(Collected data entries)
----------
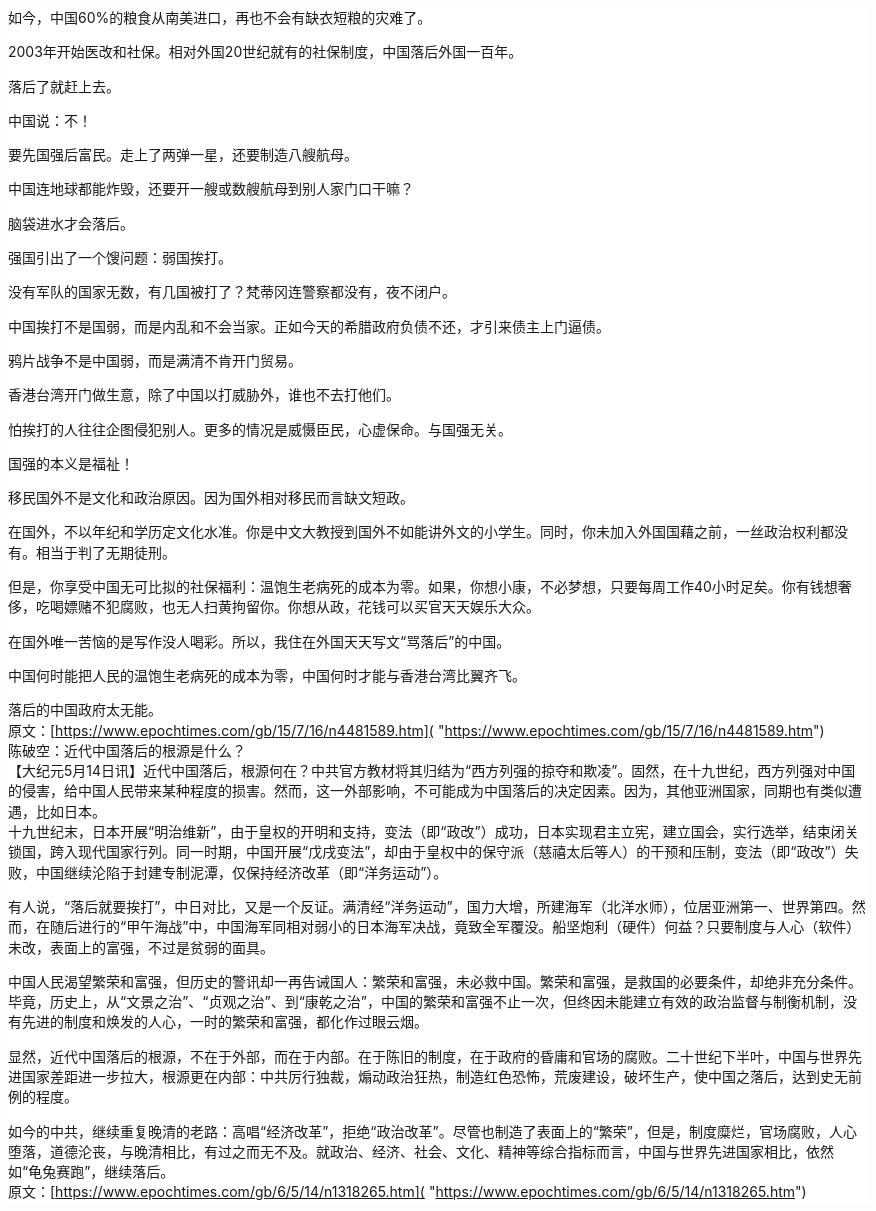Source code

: 如今，中国60%的粮食从南美进口，再也不会有缺衣短粮的灾难了。  
  
2003年开始医改和社保。相对外国20世纪就有的社保制度，中国落后外国一百年。  
  
落后了就赶上去。  
  
  
中国说：不！  
  
要先国强后富民。走上了两弹一星，还要制造八艘航母。  
  
中国连地球都能炸毁，还要开一艘或数艘航母到别人家门口干嘛？  
  
脑袋进水才会落后。  
  
强国引出了一个馊问题：弱国挨打。  
  
没有军队的国家无数，有几国被打了？梵蒂冈连警察都没有，夜不闭户。  
  
中国挨打不是国弱，而是内乱和不会当家。正如今天的希腊政府负债不还，才引来债主上门逼债。  
  
鸦片战争不是中国弱，而是满清不肯开门贸易。  
  
香港台湾开门做生意，除了中国以打威胁外，谁也不去打他们。  
  
怕挨打的人往往企图侵犯别人。更多的情况是威慑臣民，心虚保命。与国强无关。  
  
国强的本义是福祉！  
  
移民国外不是文化和政治原因。因为国外相对移民而言缺文短政。  
  
在国外，不以年纪和学历定文化水准。你是中文大教授到国外不如能讲外文的小学生。同时，你未加入外国国藉之前，一丝政治权利都没有。相当于判了无期徒刑。  
  
但是，你享受中国无可比拟的社保福利：温饱生老病死的成本为零。如果，你想小康，不必梦想，只要每周工作40小时足矣。你有钱想奢侈，吃喝嫖赌不犯腐败，也无人扫黄拘留你。你想从政，花钱可以买官天天娱乐大众。  
  
在国外唯一苦恼的是写作没人喝彩。所以，我住在外国天天写文“骂落后”的中国。  
  
中国何时能把人民的温饱生老病死的成本为零，中国何时才能与香港台湾比翼齐飞。  
  
落后的中国政府太无能。  
原文：[https://www.epochtimes.com/gb/15/7/16/n4481589.htm]( "https://www.epochtimes.com/gb/15/7/16/n4481589.htm")  
陈破空：近代中国落后的根源是什么？  
【大纪元5月14日讯】近代中国落后，根源何在？中共官方教材将其归结为“西方列强的掠夺和欺凌”。固然，在十九世纪，西方列强对中国的侵害，给中国人民带来某种程度的损害。然而，这一外部影响，不可能成为中国落后的决定因素。因为，其他亚洲国家，同期也有类似遭遇，比如日本。  
十九世纪末，日本开展“明治维新”，由于皇权的开明和支持，变法（即“政改”）成功，日本实现君主立宪，建立国会，实行选举，结束闭关锁国，跨入现代国家行列。同一时期，中国开展“戊戌变法”，却由于皇权中的保守派（慈禧太后等人）的干预和压制，变法（即“政改”）失败，中国继续沦陷于封建专制泥潭，仅保持经济改革（即“洋务运动”）。  
  
有人说，“落后就要挨打”，中日对比，又是一个反证。满清经“洋务运动”，国力大增，所建海军（北洋水师），位居亚洲第一、世界第四。然而，在随后进行的“甲午海战”中，中国海军同相对弱小的日本海军决战，竟致全军覆没。船坚炮利（硬件）何益？只要制度与人心（软件）未改，表面上的富强，不过是贫弱的面具。  
  
  
中国人民渴望繁荣和富强，但历史的警讯却一再告诫国人：繁荣和富强，未必救中国。繁荣和富强，是救国的必要条件，却绝非充分条件。毕竟，历史上，从“文景之治”、“贞观之治”、到“康乾之治”，中国的繁荣和富强不止一次，但终因未能建立有效的政治监督与制衡机制，没有先进的制度和焕发的人心，一时的繁荣和富强，都化作过眼云烟。  
  
显然，近代中国落后的根源，不在于外部，而在于内部。在于陈旧的制度，在于政府的昏庸和官场的腐败。二十世纪下半叶，中国与世界先进国家差距进一步拉大，根源更在内部：中共厉行独裁，煽动政治狂热，制造红色恐怖，荒废建设，破坏生产，使中国之落后，达到史无前例的程度。  
  
如今的中共，继续重复晚清的老路：高唱“经济改革”，拒绝“政治改革”。尽管也制造了表面上的“繁荣”，但是，制度糜烂，官场腐败，人心堕落，道德沦丧，与晚清相比，有过之而无不及。就政治、经济、社会、文化、精神等综合指标而言，中国与世界先进国家相比，依然如“龟兔赛跑”，继续落后。  
原文：[https://www.epochtimes.com/gb/6/5/14/n1318265.htm]( "https://www.epochtimes.com/gb/6/5/14/n1318265.htm")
----------
Please set down only the lines from the first line of the records above through the line that has "没有军队的国家无数，有几国被打了？梵蒂冈连警察都没有，夜不闭户。", exactly, and not the pictures.

Source code

: 如今，中国60%的粮食从南美进口，再也不会有缺衣短粮的灾难了。  
  
2003年开始医改和社保。相对外国20世纪就有的社保制度，中国落后外国一百年。  
  
落后了就赶上去。  
  
  
中国说：不！  
  
要先国强后富民。走上了两弹一星，还要制造八艘航母。  
  
中国连地球都能炸毁，还要开一艘或数艘航母到别人家门口干嘛？  
  
脑袋进水才会落后。  
  
强国引出了一个馊问题：弱国挨打。  
  
没有军队的国家无数，有几国被打了？梵蒂冈连警察都没有，夜不闭户。  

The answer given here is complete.